Anyway the row ID will not be added in the final output. Here sorting itself is major criteria. So need suggestion for it. I observed one common factor between the two lines that has to come one after another and the factor. there is a eight digit ( starting with 8 for reference I am mentioning) number common in two lines.
could you please help me in building the workflow as per that logic if that works if not any other method.
The rowid in KNIME is not designed to be sortable; it is merely designed to represent a unique identifier. When rows are joined through joining or concatenation, the resultant rowid may be transformed in a variety of ways such as prefixing one rowid with another or the addition of multiple “dup” suffixes, as you have found. Sorting by rowid is therefore essentially meaningless as the algorithm by which such IDs could be “sorted” is almost impossible to define for all circumstances.
Generally sorting of data follows one of two patterns. Either you want the data sorted according to a combination of one or more data columns such as name, or date, or value, or you want the data sorted according to the sequence in which it arrives, or is presented in a file.
If you are wanting to sort the data in sequential order of its appearance, which is typically what you might be wanting to do given that you are considering rowid as a possible sort sequence, then probably what you actually want to do is provide a sequential numeric identifier for each row.
If that is your aim, then use the Counter Generation node early in your workflow which will create a sequential numeric value for each row. Use this for sorting rather than rowid.At a later point in your workflow, if your data becomes unsorted, you can then re-sort it’s using the numbers from counter generation. This is a technique I use often to resort data after multiple transformations especially after joining or concatenating data. I hope that helps.
Good call @takbb. I use Counter Generation node on pretty much all of my workflows in this way.
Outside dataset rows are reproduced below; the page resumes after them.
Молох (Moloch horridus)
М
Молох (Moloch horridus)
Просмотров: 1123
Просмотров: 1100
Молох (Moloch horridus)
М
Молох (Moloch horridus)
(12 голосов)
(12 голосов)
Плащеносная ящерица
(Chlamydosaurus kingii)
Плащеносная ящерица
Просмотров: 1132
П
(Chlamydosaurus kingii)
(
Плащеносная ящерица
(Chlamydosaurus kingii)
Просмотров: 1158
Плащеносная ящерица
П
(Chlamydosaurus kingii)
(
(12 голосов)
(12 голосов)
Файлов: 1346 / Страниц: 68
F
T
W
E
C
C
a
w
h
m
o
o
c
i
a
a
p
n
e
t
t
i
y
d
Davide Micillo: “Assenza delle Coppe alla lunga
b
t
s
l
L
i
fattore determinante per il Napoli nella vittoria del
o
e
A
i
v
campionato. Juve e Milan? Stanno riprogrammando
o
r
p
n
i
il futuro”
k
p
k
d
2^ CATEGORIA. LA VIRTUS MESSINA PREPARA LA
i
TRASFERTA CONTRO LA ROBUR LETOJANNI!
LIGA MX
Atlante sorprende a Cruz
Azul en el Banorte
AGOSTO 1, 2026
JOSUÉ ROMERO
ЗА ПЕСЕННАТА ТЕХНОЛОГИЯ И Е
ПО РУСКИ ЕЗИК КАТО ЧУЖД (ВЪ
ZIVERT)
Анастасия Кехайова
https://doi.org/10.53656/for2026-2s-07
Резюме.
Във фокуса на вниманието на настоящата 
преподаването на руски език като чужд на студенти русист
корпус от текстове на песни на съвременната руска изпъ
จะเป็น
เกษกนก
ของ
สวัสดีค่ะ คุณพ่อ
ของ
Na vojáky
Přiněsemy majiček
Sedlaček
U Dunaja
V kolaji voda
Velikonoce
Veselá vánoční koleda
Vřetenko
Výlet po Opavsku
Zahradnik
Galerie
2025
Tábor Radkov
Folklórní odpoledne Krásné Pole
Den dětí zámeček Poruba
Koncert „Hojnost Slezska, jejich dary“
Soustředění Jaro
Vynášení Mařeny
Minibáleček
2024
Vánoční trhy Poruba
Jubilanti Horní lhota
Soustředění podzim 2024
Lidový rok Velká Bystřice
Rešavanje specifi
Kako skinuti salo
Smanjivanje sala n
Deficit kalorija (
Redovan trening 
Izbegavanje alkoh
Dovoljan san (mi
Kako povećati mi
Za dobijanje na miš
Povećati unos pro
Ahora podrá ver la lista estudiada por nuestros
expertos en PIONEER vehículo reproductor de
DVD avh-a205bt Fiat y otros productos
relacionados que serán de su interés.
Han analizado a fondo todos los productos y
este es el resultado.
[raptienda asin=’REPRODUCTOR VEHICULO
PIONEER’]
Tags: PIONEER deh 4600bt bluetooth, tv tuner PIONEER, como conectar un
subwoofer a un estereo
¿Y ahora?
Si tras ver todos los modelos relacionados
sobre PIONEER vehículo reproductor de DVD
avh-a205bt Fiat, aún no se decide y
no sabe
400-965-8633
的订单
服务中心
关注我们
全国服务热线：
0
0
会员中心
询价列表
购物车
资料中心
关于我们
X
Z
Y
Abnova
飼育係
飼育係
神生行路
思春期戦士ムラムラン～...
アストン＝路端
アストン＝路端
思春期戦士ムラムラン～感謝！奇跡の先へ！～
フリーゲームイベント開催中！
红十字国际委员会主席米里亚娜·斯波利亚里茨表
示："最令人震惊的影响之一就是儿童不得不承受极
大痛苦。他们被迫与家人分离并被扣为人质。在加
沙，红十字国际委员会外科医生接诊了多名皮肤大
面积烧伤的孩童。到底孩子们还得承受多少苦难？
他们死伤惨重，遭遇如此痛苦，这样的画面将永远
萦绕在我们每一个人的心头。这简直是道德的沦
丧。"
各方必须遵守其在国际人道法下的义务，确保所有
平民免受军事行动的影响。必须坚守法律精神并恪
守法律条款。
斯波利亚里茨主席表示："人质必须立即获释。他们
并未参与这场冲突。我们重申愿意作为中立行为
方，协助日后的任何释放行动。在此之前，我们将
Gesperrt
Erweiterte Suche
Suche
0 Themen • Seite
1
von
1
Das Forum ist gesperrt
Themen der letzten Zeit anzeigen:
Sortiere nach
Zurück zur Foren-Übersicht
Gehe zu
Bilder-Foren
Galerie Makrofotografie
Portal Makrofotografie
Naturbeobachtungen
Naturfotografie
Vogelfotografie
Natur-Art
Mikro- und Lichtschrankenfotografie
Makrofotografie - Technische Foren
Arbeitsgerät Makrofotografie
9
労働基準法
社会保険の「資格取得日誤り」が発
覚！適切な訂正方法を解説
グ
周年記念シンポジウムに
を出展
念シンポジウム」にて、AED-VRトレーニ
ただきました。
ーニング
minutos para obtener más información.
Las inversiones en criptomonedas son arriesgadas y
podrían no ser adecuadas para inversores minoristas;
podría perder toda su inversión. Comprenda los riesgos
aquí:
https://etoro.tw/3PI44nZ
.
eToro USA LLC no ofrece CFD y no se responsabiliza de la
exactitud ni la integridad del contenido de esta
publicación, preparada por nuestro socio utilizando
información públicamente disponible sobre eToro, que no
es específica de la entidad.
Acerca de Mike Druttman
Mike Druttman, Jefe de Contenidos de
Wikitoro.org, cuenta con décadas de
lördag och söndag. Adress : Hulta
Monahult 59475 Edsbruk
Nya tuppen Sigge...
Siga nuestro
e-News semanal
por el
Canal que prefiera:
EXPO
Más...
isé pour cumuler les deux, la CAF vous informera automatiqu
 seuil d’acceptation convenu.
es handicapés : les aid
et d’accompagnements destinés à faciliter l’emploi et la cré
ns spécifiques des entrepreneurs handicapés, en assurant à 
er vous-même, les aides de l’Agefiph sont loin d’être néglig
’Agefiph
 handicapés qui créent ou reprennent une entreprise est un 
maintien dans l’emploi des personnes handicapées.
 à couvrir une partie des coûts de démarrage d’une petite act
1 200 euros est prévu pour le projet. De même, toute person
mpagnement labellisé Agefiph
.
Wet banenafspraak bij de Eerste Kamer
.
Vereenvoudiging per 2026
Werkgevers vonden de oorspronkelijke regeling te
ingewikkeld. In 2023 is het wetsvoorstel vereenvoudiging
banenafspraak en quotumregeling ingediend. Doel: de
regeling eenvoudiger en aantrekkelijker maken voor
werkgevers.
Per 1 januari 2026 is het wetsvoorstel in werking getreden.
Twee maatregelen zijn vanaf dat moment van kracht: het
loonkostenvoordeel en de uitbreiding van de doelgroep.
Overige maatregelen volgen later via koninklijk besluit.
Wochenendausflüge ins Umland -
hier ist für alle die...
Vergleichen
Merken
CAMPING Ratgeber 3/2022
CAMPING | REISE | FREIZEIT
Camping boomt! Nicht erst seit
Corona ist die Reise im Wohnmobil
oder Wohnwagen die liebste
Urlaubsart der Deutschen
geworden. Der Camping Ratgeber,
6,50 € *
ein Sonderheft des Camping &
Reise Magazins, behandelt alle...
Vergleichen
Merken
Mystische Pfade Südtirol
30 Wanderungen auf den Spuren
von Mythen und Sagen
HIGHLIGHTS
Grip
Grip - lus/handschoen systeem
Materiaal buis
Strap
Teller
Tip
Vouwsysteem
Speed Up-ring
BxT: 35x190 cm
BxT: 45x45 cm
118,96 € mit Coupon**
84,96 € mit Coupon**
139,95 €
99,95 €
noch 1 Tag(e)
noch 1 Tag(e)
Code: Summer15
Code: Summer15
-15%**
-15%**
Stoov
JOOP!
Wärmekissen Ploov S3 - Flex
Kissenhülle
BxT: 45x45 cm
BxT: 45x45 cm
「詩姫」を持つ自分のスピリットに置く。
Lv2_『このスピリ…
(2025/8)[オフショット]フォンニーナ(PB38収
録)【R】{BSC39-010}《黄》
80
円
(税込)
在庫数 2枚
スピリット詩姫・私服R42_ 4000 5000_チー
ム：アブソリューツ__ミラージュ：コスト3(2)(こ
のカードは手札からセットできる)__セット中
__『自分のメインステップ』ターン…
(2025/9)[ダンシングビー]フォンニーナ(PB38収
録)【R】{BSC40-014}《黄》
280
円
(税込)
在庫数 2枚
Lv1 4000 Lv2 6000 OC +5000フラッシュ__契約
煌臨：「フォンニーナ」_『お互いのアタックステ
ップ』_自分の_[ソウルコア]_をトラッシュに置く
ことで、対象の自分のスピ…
That way I have my own unique and sortable “Process IDs”, and I am not dependent on the uniqueness or sortability of another system / exports Row IDs. It also helps avoid a ton of potential issues for things like Joins and Column Appends in a complex workflow.
Now can I go with the Counter generation node to achieve my output. I am pretty much new to KNIME. Please kindly help me in designing the workflow using Counter Generation.
It looks like you are periodically retrieving small batches of data and then doing some loop process / concatenate that results in row duplications that you want to sort…
The uploaded workflow would need embedded data in order to help you directly, and even then it isn’t clear to me what you are after. I would try using the counter generation node after the file reader nodes or immediately before the concatenate nodes depending on which one provides a better sort point for your aim.
If you want one tables’s rows to fall below another then you can at .1 to the result of the counter generation node for that table.
expected output
row0
row0a
row1
row1a
row2
row2a
… so on. pod.txt (2.1 KB) poh.txt (270 Bytes)
Please find the attached input files and the workflow. Generating Idoc for Singapore.knwf (160.2 KB)
If I get the above mentioned expected output then it will create my final output.
Generating Idoc for Singapore.knwf (233.1 KB)
I added the Counter Generator nodes as a “process id” before one of your concatenate nodes. You will notice that I used the Column Expression node to add .01 to each counter on one of the streams so that it fell into the correct row sort order vs the other.
I can’t really tell what is going on use case wise with that second concatenate node, but you can filter out the counter column after the sort that I did and then use the same approach a second time before the next concatenate if you need to apply another row order based sort at the end.
@Subramanyam You are welcome although I did very little here. Sometimes standing back a little from the problem is all that is necessary. I’m pleased to see it is working for you.